In my coverage of the Mike Flynn prosecution, I caught DOJ mixing up Pete Strzok and Joe Pientka’s notes, and caught Sidney Powell making 29 errors — a preview of her shoddy work on vote fraud claims. After DOJ set about attempting to undermine the Flynn prosecution, I caught them altering footers and adding post-it notes with dates — in at least one case, inaccurate — on Strzok and Andrew McCabe’s notes. I also caught them redacting Brandon Van Grack’s name in an interview report from a pro-Trump FBI agent used to attack the Mueller investigation, one that Gerth cites twice without context.

I’m one of just a few journalists who reported on Roger Stone’s discussions — starting no later than 7 days after the 2016 election — of a pardon for Julian Assange. I was, and (as far as I know) I remain, the single journalist who reported on a footnote unsealed on November 2, 2020 showing that an investigation into whether Roger Stone conspired to hack with Russia continued after the period when Mueller wrote his report.

More recently — and more directly relevant to this post — I laid out all the ways that Bill Barr deliberately sabotaged any obstruction charge against Trump before he left.

I’ve done far more reporting on the Mueller files that Jason Leopold liberated than anyone else writing publicly. That includes summaries of the testimony of people like George Papadopoulos, Mike Flynn, Steve Bannon, Rick Gates, and Sam Patten. I also did “Rashomon” stories, showing what four sets of documents said about the investigations into Paul Manafort and Roger Stone.

But I didn’t shirk the critique of the Russian investigation. I did a long series on the DOJ IG Report; this summary post links to all the others. But I also showed ways that DOJ and FBI under Barr obfuscated the real take-away from the Page report.

I correctly laid out all the problems with John Durham’s indictment of Michael Sussmann. More uniquely, I correctly laid out all the problems with John Durham’s indictment of Igor Danchenko (this post includes links to all my Danchenko prosecution coverage).

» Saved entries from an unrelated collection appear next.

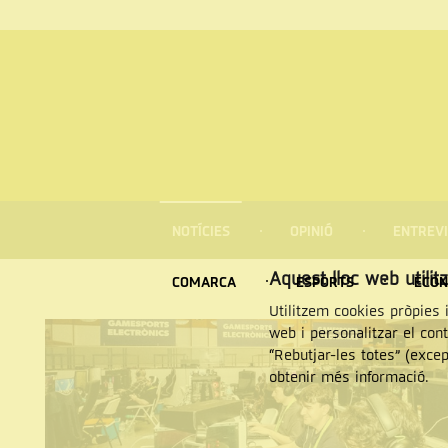
MENÚ
DE
NOTÍCIES
OPINIÓ
ENTREVI
NAVEGACIÓ
Cercar
Aquest lloc web utilit
COMARCA
ESPORTS
ECON
Utilitzem cookies pròpies i
web i personalitzar el con
“Rebutjar-les totes” (exce
obtenir més informació.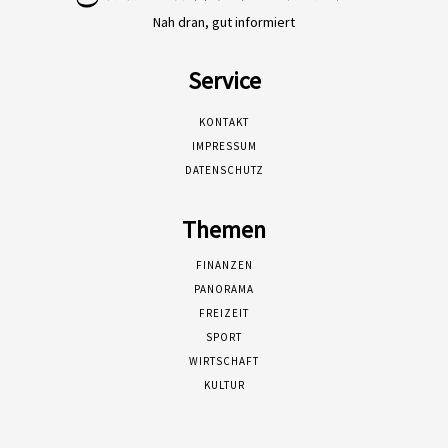
Nah dran, gut informiert
Service
KONTAKT
IMPRESSUM
DATENSCHUTZ
Themen
FINANZEN
PANORAMA
FREIZEIT
SPORT
WIRTSCHAFT
KULTUR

Perhaps my most important and awkward disclosure is the fact that I shared information with the FBI about someone that I believed — and still believe — had a role in the operation. I’ve laid out limited aspects of what I shared on five occasions:

  • On July 3, 2018, I explained the reasons I went to the FBI, including my belief he might have contributed to damage to innocent people (which was a reference to the worldwide damage done in a cyberattack using files released by Shadow Brokers, NSA’s hacking tools repurposed against the world). I went to the FBI because of certain lies I had learned he had told to others. I went to the FBI because I worried his admitted attempts to exploit this website, on top of endangering the site itself, might otherwise expose the privacy of my readers. I’ve since learned I was not the only person alarmed by his fraudulent behavior.
  • On October 26, 2020, I described how a comment he covertly signed, Guccifer 2.0, led me to reconsider things he did immediately after the disclosure of the DNC hack and things he had told me months before that. I had no way of knowing then, but a number of the things he told me earlier are entirely consistent with details (such as time and place of key events) we’ve since learned of the operation.
  • On November 1, 2020, I explained how being told there was a forensic tie between Shadow Brokers and Guccifer 2.0 led me to have more confidence in my suspicions that he had a role in Shadow Brokers.
  • On March 28, 2022, I confirmed that he had played a (minor) role in pushing the NYT to pursue the Alfa Bank allegations.
  • On March 29, 2022, I explained how he had done things — like telling a false story with what I believe to be a fabricated DNS record — that was similar to accusations John Durham was making, without basis, against others.